▸ PAGE TEXT:

--------

Judge C.J. Williams’ Information and Preferences

1. If I need to communicate with the court, how should I proceed?

Judge Williams accepts all forms of communications at the addresses and numbers shown above. When emailing Judge Williams, copy in his judicial assistant. Counsel of record and any unrepresented parties (unless the message is a legally and ethically permissible ex parte communication) should also be included in any email to Judge Williams’ chamber.

2. How can I determine the status of a pending motion?

Contact Judge Williams’ judicial assistant by telephone or email.

3. If I need a trial or hearing continued, whom should I contact, and do I need to file a written motion?

If the request is on short notice and urgent, call Judge Williams’ judicial assistant and try to simultaneously file a written motion; otherwise, you should file a written motion.

4. If I need to have a motion set for hearing or oral arguments, what procedure should I follow?

Pursuant to Local Rule 7(c), a motion will be decided without oral argument unless the court orders otherwise. If you believe an evidentiary hearing or oral arguments is necessary or would be beneficial to the court, you may request a hearing. A request for oral argument must be noted separately in both the caption and the conclusion of the motion or resistance to the motion, and must be supported by a showing of good cause. The request should also note whether the party seeks to present testimony at the hearing, or whether the hearing would be limited to argument by counsel.

--------

▸ DATASET EXCERPTS:
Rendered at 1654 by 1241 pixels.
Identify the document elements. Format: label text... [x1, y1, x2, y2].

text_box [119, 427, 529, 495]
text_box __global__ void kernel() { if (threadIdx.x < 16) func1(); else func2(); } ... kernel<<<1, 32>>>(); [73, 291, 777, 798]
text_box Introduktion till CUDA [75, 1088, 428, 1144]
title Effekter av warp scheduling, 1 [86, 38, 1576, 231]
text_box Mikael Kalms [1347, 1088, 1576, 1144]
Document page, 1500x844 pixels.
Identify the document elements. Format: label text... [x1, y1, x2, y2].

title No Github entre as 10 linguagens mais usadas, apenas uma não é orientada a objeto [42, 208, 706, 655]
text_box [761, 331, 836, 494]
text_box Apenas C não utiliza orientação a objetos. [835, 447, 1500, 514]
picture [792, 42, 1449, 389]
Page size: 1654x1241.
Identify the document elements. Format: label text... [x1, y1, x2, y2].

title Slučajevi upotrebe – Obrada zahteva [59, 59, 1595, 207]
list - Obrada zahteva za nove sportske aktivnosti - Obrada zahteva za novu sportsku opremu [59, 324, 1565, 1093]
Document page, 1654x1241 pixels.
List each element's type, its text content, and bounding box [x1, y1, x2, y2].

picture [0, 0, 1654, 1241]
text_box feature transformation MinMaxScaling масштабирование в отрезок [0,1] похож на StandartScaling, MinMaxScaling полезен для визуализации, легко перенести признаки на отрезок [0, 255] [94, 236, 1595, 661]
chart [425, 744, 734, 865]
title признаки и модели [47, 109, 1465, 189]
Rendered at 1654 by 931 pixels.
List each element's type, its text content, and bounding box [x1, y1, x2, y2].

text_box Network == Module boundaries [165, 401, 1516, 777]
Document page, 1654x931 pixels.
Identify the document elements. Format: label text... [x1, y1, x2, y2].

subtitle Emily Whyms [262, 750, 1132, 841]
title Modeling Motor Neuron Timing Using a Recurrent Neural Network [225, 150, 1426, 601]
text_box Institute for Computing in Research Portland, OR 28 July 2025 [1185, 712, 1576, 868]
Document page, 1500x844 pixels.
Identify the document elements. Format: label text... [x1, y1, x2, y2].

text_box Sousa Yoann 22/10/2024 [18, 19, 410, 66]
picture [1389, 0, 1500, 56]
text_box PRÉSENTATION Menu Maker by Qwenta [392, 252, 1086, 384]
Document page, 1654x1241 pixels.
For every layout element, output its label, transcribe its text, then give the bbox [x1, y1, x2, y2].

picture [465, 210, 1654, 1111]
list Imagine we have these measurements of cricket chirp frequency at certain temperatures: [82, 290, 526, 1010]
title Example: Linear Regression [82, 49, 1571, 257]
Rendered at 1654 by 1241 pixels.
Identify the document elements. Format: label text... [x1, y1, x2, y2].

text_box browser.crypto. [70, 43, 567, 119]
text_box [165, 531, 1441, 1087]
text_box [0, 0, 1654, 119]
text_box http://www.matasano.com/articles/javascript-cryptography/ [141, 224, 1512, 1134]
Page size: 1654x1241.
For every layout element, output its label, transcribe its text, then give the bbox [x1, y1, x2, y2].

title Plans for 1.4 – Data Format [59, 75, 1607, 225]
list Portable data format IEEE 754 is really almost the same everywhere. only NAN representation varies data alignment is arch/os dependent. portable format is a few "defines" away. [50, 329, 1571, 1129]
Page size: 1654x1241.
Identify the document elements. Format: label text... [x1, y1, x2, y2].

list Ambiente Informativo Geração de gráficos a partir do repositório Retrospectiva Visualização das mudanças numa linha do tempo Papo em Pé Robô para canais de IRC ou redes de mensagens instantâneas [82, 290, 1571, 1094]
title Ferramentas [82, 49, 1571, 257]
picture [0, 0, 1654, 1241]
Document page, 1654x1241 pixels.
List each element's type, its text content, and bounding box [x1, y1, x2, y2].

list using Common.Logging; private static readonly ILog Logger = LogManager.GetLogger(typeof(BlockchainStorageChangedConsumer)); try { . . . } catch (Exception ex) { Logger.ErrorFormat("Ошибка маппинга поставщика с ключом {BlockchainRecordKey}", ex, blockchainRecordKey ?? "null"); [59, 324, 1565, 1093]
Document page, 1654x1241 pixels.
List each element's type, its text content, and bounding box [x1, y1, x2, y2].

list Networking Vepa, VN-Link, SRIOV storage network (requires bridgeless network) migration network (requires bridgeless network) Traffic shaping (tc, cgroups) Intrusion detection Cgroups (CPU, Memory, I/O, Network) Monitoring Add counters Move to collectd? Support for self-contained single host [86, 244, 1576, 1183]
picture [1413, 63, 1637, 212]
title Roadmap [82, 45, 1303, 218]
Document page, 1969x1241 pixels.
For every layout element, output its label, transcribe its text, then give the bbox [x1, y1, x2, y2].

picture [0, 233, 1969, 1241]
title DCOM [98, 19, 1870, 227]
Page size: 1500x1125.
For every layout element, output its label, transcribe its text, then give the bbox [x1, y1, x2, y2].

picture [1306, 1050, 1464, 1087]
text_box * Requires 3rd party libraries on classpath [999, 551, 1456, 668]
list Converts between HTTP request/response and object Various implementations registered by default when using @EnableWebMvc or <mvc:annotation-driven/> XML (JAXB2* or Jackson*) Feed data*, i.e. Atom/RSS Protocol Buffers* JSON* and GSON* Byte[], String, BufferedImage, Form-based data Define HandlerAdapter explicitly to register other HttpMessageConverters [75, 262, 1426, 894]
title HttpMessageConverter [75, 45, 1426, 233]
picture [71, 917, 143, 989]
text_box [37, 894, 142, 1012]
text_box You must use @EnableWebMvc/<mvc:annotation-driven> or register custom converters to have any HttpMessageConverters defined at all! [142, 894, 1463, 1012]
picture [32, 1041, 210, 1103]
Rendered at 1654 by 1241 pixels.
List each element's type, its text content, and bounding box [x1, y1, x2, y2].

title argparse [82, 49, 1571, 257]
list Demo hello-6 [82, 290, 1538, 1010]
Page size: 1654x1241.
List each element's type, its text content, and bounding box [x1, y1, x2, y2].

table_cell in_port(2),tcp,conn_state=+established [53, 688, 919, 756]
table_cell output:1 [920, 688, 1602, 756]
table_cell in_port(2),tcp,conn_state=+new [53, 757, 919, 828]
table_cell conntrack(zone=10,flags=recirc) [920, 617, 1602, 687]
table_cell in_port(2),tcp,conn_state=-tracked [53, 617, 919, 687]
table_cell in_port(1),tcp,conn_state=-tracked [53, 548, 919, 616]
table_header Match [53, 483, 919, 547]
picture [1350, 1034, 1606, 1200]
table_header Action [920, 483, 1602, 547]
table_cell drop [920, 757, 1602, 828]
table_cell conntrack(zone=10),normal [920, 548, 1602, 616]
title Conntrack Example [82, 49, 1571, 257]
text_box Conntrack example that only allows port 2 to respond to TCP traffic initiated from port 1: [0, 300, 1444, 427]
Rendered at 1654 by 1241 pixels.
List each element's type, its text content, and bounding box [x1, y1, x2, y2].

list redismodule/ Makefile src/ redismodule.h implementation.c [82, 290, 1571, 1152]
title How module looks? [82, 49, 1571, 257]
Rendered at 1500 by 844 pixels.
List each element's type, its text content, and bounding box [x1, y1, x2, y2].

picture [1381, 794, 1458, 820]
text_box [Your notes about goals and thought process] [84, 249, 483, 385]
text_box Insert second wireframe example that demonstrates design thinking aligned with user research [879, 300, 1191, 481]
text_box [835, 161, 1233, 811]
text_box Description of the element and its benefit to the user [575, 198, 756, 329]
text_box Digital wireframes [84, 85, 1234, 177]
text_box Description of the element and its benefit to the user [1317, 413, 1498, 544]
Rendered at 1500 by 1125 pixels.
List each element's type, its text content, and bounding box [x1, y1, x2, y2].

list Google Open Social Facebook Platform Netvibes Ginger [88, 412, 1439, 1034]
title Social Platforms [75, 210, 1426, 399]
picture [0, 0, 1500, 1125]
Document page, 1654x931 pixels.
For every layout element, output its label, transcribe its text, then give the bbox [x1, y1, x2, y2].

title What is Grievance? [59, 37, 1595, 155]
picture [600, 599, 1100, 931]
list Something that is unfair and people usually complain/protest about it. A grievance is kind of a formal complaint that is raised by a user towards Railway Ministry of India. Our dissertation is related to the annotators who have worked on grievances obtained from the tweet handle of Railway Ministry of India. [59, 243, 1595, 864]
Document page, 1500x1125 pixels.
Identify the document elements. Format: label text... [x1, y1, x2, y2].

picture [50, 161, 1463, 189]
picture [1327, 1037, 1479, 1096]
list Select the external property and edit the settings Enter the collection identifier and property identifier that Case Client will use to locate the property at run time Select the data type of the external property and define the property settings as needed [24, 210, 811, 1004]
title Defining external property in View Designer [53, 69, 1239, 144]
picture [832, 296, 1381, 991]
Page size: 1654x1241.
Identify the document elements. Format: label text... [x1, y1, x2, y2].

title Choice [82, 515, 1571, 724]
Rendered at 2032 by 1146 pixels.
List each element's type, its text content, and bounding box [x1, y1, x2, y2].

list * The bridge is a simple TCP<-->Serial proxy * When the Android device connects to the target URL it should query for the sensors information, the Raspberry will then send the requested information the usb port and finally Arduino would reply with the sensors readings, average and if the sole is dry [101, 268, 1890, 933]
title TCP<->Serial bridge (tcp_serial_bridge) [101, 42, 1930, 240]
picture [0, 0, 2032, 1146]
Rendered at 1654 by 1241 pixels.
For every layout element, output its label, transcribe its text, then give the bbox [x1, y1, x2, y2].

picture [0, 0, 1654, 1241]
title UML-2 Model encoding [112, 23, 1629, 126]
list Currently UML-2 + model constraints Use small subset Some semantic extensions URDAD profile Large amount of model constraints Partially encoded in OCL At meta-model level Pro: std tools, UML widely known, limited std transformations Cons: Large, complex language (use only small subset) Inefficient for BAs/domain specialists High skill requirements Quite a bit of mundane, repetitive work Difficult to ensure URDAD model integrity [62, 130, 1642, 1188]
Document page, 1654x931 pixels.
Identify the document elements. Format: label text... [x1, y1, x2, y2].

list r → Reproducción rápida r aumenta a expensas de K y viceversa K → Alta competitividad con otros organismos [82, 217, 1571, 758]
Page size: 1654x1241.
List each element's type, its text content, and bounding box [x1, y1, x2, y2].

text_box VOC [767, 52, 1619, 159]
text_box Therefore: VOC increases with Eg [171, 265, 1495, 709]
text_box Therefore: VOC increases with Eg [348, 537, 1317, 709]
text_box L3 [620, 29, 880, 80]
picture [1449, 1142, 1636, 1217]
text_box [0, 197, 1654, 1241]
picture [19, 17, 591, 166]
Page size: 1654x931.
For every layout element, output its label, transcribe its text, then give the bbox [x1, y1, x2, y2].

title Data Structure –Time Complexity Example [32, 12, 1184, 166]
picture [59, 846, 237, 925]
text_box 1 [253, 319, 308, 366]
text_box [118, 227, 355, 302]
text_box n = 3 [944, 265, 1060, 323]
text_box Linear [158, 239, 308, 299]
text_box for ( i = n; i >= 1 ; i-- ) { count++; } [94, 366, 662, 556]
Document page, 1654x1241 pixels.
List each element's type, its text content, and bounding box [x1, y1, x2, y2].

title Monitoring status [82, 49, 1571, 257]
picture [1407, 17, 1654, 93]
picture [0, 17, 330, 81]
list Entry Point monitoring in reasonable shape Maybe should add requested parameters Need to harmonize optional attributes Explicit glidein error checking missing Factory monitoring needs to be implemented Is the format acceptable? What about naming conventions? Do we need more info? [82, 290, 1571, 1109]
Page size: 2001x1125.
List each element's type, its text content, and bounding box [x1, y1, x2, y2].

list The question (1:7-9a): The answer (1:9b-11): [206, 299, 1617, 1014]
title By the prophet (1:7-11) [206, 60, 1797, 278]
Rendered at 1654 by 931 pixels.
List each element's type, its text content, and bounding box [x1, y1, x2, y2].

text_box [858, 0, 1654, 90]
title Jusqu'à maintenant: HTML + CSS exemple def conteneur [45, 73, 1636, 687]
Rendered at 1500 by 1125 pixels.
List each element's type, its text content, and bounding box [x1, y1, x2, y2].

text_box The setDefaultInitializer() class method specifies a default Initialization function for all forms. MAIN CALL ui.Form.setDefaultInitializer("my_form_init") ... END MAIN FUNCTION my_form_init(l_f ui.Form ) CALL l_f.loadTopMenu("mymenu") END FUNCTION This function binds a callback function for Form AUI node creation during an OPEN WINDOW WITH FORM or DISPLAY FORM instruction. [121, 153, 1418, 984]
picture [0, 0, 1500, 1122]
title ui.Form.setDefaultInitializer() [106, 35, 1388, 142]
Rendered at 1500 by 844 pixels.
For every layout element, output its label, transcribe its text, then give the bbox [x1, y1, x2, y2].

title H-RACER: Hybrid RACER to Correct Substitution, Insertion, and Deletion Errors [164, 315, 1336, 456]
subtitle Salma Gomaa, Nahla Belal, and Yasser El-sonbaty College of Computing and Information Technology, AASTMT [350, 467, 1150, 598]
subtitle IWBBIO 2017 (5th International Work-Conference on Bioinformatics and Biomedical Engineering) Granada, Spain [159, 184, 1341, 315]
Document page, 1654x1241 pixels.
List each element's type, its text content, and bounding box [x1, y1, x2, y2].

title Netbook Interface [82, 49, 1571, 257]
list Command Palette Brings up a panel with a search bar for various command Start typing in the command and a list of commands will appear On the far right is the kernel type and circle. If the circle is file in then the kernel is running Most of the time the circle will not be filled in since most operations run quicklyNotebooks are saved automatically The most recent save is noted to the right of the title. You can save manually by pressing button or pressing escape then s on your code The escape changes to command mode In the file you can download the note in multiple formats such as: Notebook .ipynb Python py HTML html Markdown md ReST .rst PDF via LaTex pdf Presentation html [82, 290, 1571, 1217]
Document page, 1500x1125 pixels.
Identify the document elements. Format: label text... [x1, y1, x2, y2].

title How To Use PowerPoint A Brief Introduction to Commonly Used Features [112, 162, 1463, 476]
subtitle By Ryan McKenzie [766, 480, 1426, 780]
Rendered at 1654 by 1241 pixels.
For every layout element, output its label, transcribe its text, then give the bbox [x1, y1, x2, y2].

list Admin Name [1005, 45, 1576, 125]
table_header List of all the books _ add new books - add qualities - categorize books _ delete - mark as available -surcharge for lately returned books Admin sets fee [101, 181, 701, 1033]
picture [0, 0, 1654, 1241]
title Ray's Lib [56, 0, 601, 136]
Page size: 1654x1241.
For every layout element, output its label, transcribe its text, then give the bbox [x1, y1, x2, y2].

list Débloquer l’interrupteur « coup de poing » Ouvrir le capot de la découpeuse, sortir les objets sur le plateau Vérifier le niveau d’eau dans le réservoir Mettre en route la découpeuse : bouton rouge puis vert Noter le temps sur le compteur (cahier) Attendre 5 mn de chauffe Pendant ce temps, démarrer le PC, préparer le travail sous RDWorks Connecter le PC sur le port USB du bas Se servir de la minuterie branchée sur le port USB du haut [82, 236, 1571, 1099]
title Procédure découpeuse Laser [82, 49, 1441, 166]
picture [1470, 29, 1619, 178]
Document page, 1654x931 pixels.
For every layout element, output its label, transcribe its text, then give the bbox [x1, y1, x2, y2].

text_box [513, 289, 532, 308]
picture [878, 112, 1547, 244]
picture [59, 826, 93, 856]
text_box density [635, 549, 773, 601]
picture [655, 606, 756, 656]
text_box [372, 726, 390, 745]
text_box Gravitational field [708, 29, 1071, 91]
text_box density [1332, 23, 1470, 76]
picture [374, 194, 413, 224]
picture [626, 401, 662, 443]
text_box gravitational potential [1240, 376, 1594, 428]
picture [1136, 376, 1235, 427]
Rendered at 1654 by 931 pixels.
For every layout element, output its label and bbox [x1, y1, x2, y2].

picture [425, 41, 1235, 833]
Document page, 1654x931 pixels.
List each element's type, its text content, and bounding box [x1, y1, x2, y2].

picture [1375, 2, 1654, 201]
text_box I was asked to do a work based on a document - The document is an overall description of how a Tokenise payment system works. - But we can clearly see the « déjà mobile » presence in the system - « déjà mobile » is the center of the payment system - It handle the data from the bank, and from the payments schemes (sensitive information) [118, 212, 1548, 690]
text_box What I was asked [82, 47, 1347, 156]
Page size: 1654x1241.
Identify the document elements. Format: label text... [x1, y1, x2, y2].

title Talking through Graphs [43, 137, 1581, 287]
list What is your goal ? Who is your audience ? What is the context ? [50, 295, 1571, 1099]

--------

▸ INSTRUCTION A: From the judge's preferences text, list everyone who should receive or be copied on an email sent to Judge Williams.
▸ INSTRUCTION B: According to the judge's preferences text, which local rule says a motion will be decided without oral argument unless the court orders otherwise?
▸ INSTRUCTION C: Please carry on the judge's preferences text from the point where it stops.

▸ EXERCISE RESPONSE A:
- Judge Williams' judicial assistant
- Counsel of record
- Any unrepresented parties (unless the message is a legally and ethically permissible ex parte communication)

▸ EXERCISE RESPONSE B: Local Rule 7(c).

▸ EXERCISE RESPONSE C:
5. How can I get an expedited ruling or hearing?

For any matter on which an expedited ruling or hearing is necessary, you should follow Local Rule 7(j) which states, in part:

If expedited relief is requested in a pleading or motion, the caption of the document must include a clear indication that expedited relief is being requested. At the time such a pleading or motion is filed, counsel must alert the assigned federal judge immediately that the pleading or motion has been filed and that expedited relief is being requested.

To comply with this rule, you should send an email message to Judge Williams and his judicial assistant with a copy of the pleading or motion at issue. To schedule an expedited hearing, call you should call Judge Williams’ judicial assistant.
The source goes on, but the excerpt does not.